Date: Mon, 18 Nov 96 18:42:55 CST
From: "Workers World" < Organization: WW Publishers
Subject: USA: Record number of deportations

Via Workers World News Service
Reprinted from the Nov. 21, 1996 issue of Workers World newspaper


Record number of deportations

By Shannon Spence, in Workers World,
21 November, 1996

The United States Immigration and Naturalization Service reported in late October that it has deported 67,000 undocumented workers in fiscal year 1996. That's a 34- percent increase over 1995.

In California, deportations of undocumented workers jumped nearly 50 percent--to 30,000--during this same period.

This dramatic increase in deportations is a direct result of a campaign of increased repression being carried out by the INS under the leadership of the recently reelected President Bill Clinton and the Republican-led Congress. It coincides with a right-wing campaign that falsely blames immigrants for many ills--from unemployment to school overcrowding--that are actually the fault of capitalism.

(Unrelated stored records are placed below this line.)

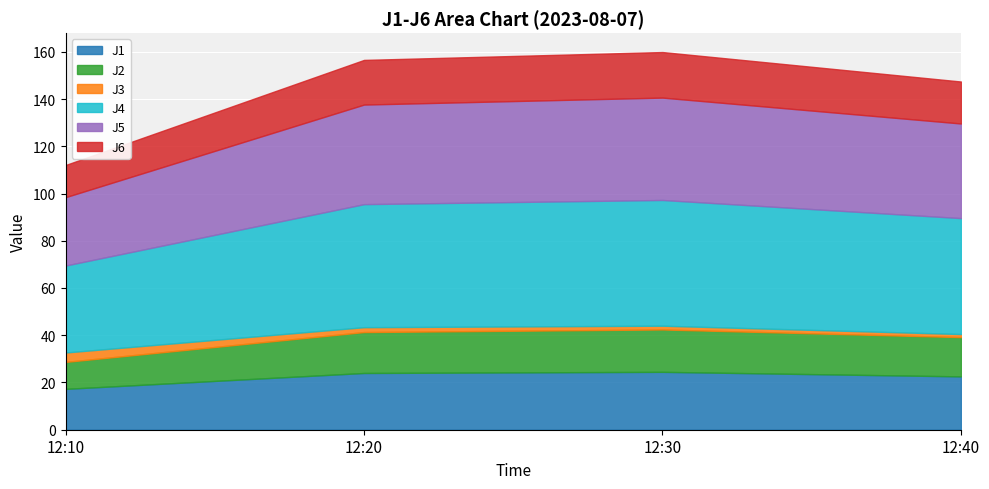

Where is J6 nearest to the value 16?

12:40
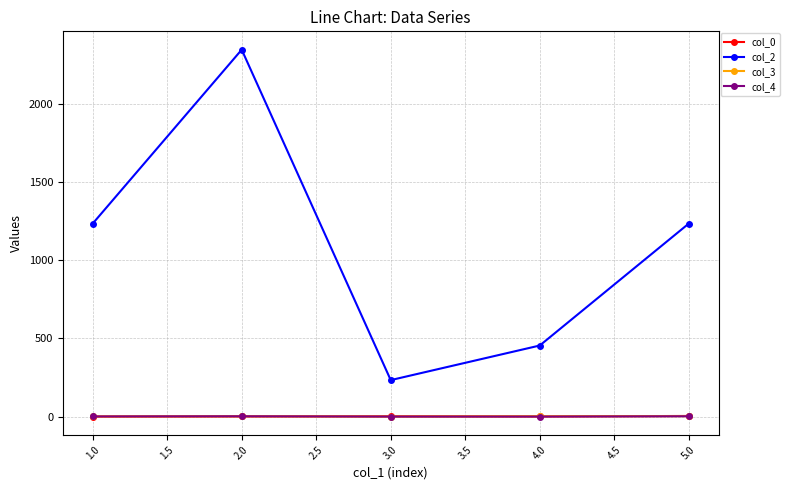

What is the difference between the maximum and second lowest values in the col_3 series?

2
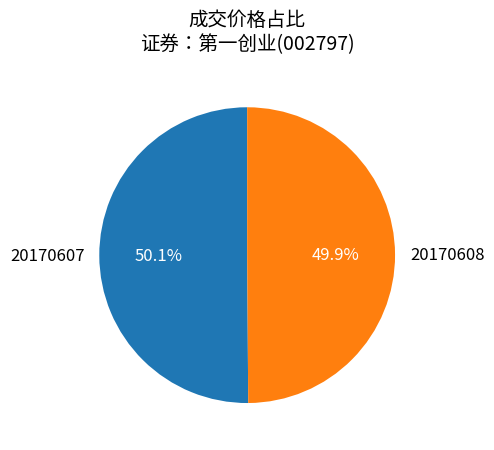

Is there a majority slice in this chart?

Yes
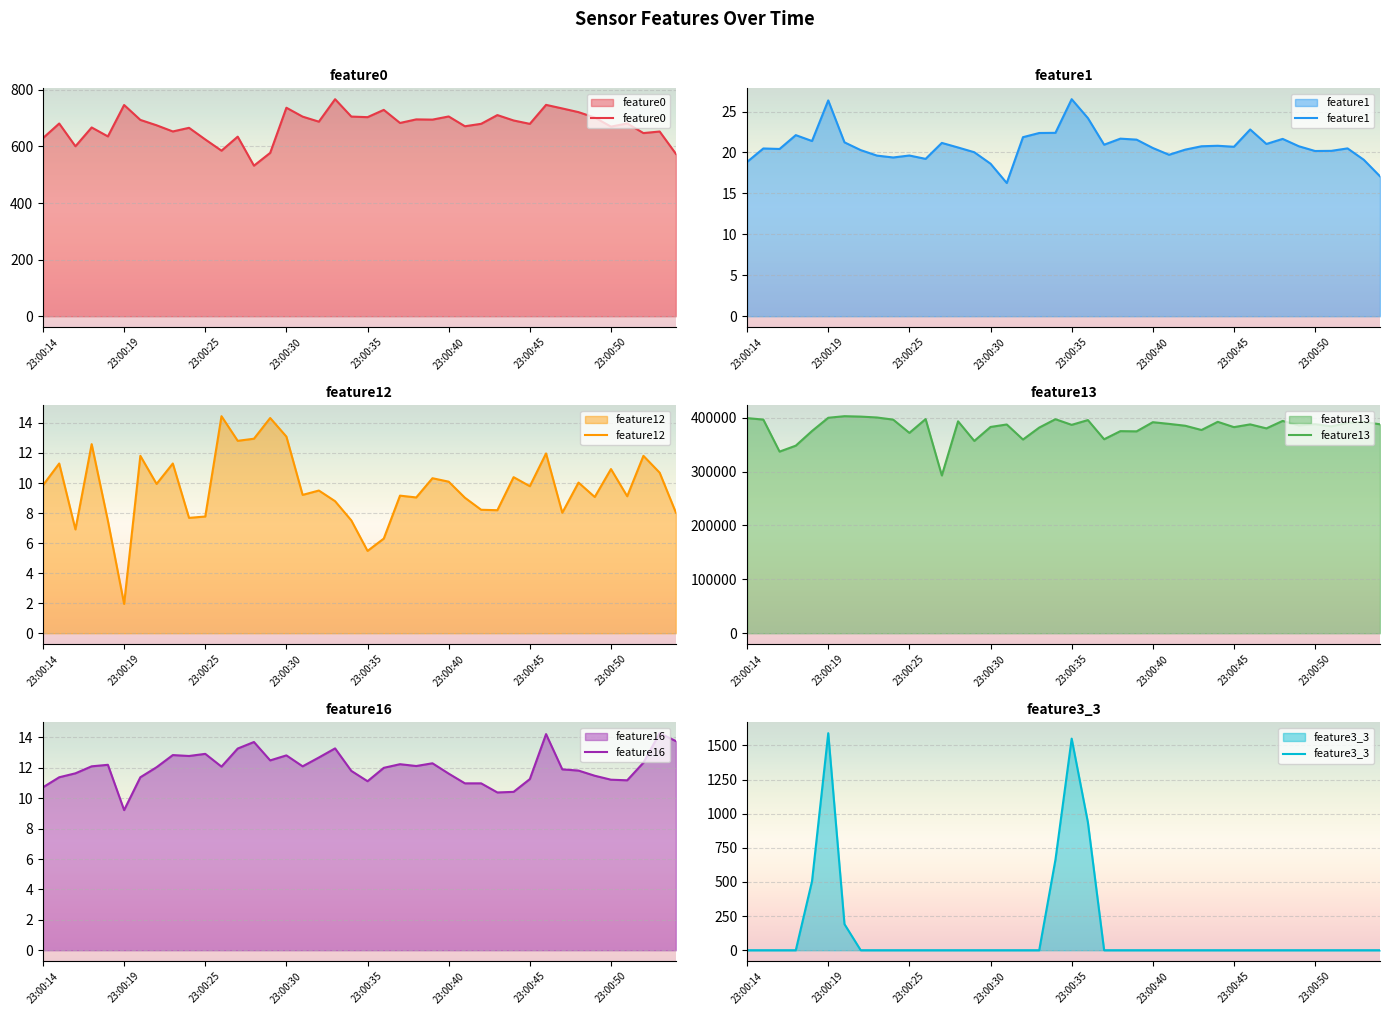

The feature0 series shows 746.4 at 23:00:19. True or false?

True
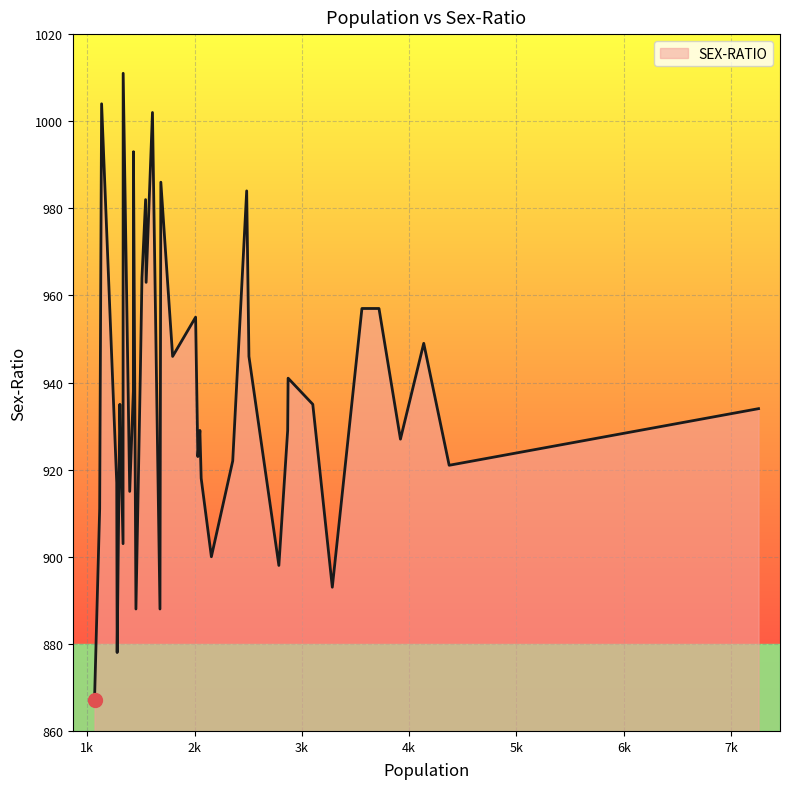

What is the smallest value displayed?

867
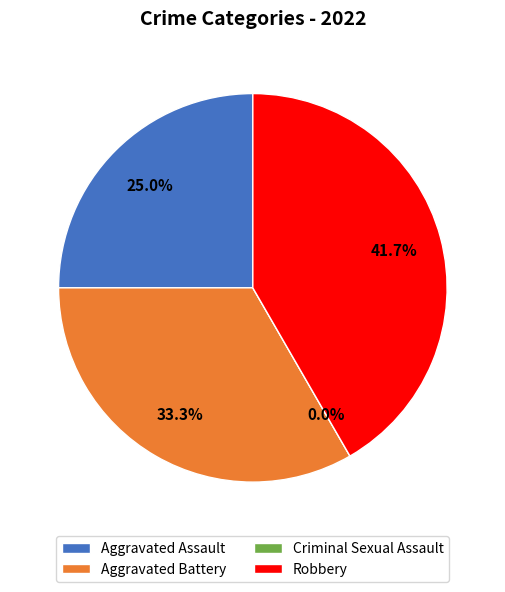

True or false: Criminal Sexual Assault accounts for 0% of the total.

True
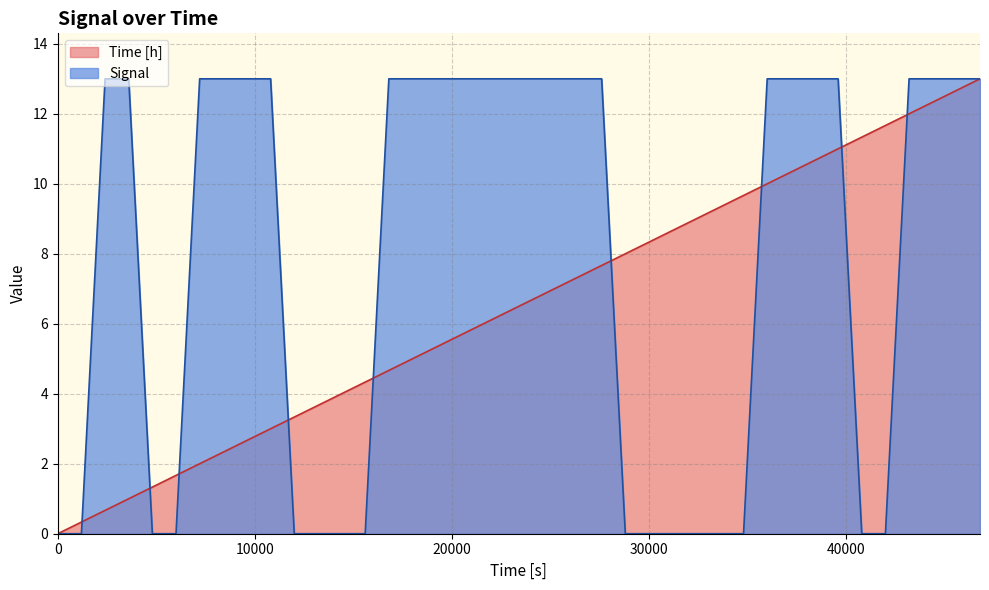

What is the highest value of the Time [h] series?

13.0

On Sept. 30 Congress passed a new immigration bill. Clinton quickly signed it. The law provides for deploying 1,200 more armed border patrol officers and hiring 900 more INS investigators with broader deportation powers.

It also denies all federally funded public-assistance programs to undocumented people, whom the law calls "illegal immigrants."

In addition, the recently passed attack on the poor known as the Welfare Reform Act threatens to deny many forms of federal assistance to legal resident immigrants. Undocumented people are already denied these services.

The key precursor to these racist and unjust laws was Proposition 187, passed in California in 1994 and now on hold pending a court decision. Proposition 187 denies education and health care to undocumented workers.

In answer to such stepped-up assaults, the immigrant communities, led by Latino immigrants, have been organizing. On Oct. 12, a nationwide protest took place in Washington. Tens of thousands of immigrants, mostly Latinos, marched and rallied for immigrant and civil rights.

This movement is reaching out to all U.S. workers by showing how dangerous it is to be divided on the basis of "legal" and "illegal" and by putting forward demands such as free public education from kindergarten through university and expanded health services.